3.5 Benzodiazepine tranquillisers, Prozac and the SSRIs
One of the most significant ranges of drugs ever produced is the benzodiazepine tranquillisers (usually classed as ‘minor tranquillisers’ or ‘hypnotics’), often prescribed as a remedy for ‘minor’ disorders such as depression, sleeplessness and anxiety. In effect, they extended the range of conditions that could be treated by medication. The best-known example is probably Valium.


Like their predecessors, these drugs began to attract criticism from a number of different quarters. Some pointed to the dangers of addiction (Agrawal, 1978), while others said that the drugs were being used to help women endure gender oppression rather than escape it (Johnstone, 1989; Waldron, 1977). The adverts reproduced here certainly suggest a heavy focus on women's problems.
Addiction to benzodiazepines continues to be a major topic of controversy. In 2001 a study conducted for the BBC TV programme Panorama (The Tranquilliser Trap, broadcast 13 May 2001) showed that 28 per cent of people being prescribed benzodiazepines had been taking them not for the recommended four weeks, but for more than ten years.

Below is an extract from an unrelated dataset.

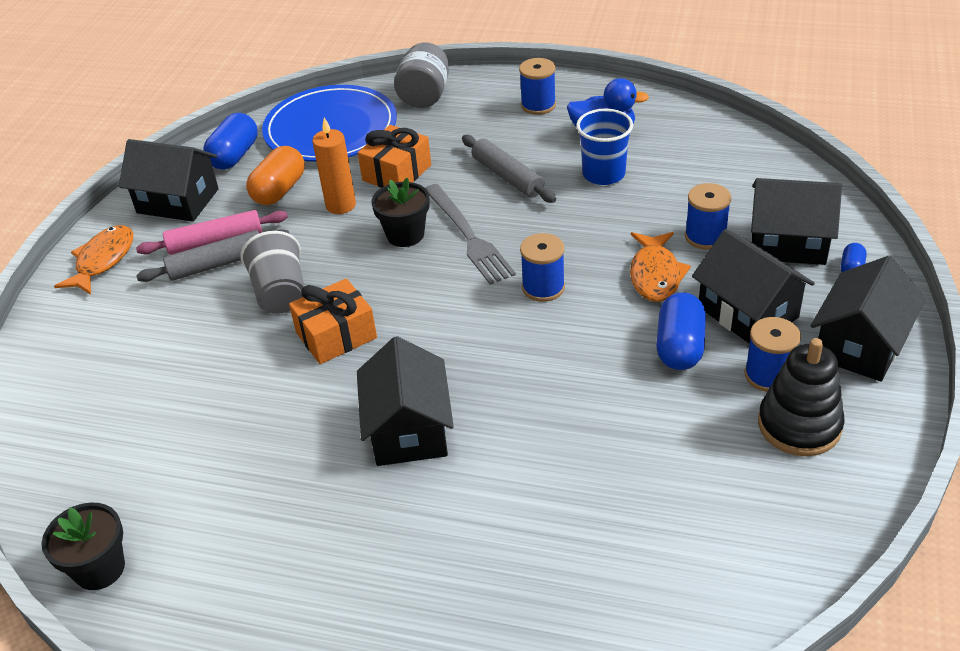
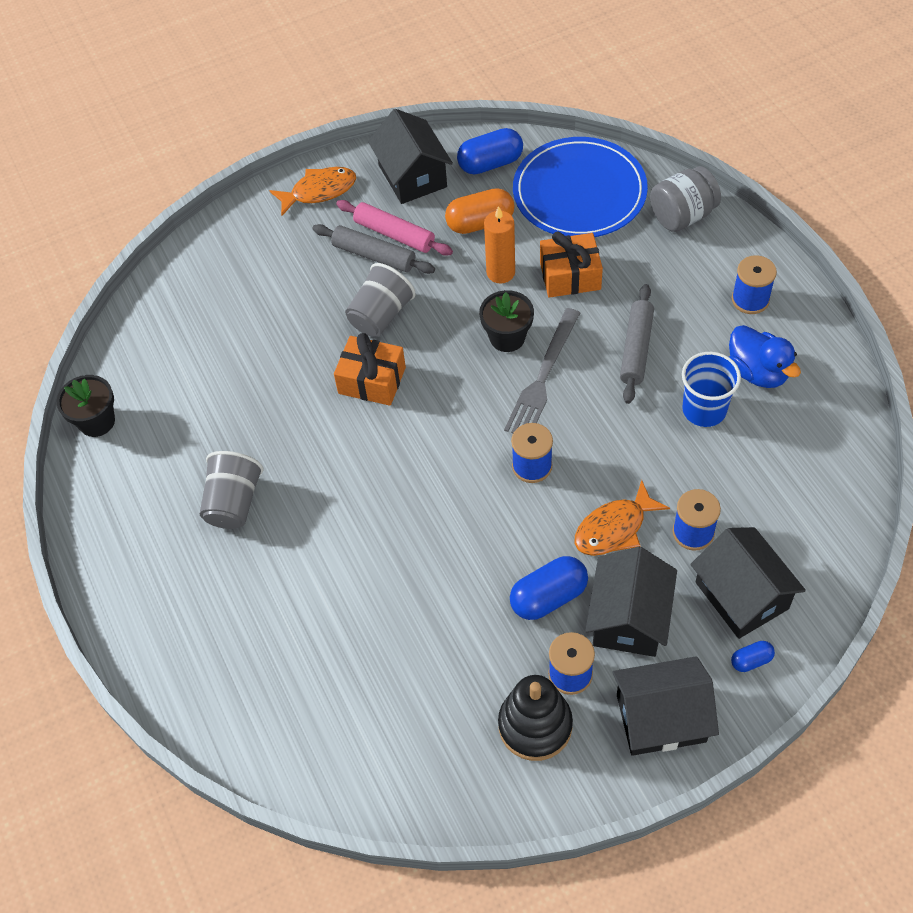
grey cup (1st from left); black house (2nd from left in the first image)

In 1987 came Prozac (fluoxetine), one of the range of drugs known as the selective seratonin re-uptake inhibitors (SSRIs). According to trials commissioned by the drug companies, these new drugs were non-addictive and had fewer side effects. They were marketed alongside benzodiazepines for a wide range of conditions from ‘generalised anxiety disorder’ to severe depression and schizophrenia. These drugs aim to actually ‘cure’ the ‘illness’, arguably taking mental distress further out of its social and holistic context. In the USA, SSRIs have been marketed directly to the public in an effort to get people to persuade their doctors to prescribe them. SmithKline Beecham spent $30m marketing the SSRI Seroxat (Paxil) directly to customers in the USA in 1999 alone (Rogers and Pilgrim, 2003). Marketing campaigns began to hint that as well as curing depression and anxiety, SSRIs could enhance functioning in healthy people.
Such direct marketing is banned in the UK, but the media were nevertheless susceptible to stories planted about the new ‘wonder drugs’. To an NHS that was already having to defend itself against both charities and doctors clamouring for the most expensive remedies with fewer side effects, this presented a new challenge. The government responded to the problem of keeping health-related costs under control by creating in 1999 the National Institute for Clinical Excellence (NICE), a semi-autonomous body charged with deciding which drugs represent good value to the taxpayer.
Throughout the 1990s evidence emerged that SSRIs might not be as safe as originally thought (Breggin, 1993). The cycle of acceptance for new drugs such as the SSRIs, as with their predecessors, has followed the pattern shown below in Figure 1. The graph shows a peak reflecting initial wild enthusiasm that everything can be cured, followed by devaluation as side effects become public, followed by stability as rational use is established.

In summary, then, although medication has had a beneficial effect on many millions of people experiencing mental distress, there remain serious concerns over:
a series of drug types claimed to be problem-free, all of which have had unexpected effects on at least some people;
the influence of pharmaceutical companies on medical personnel, the research agenda, university departments and even governments;
the difficulties of obtaining unbiased evidence;
the costs to the public purse of certain heavily promoted drugs.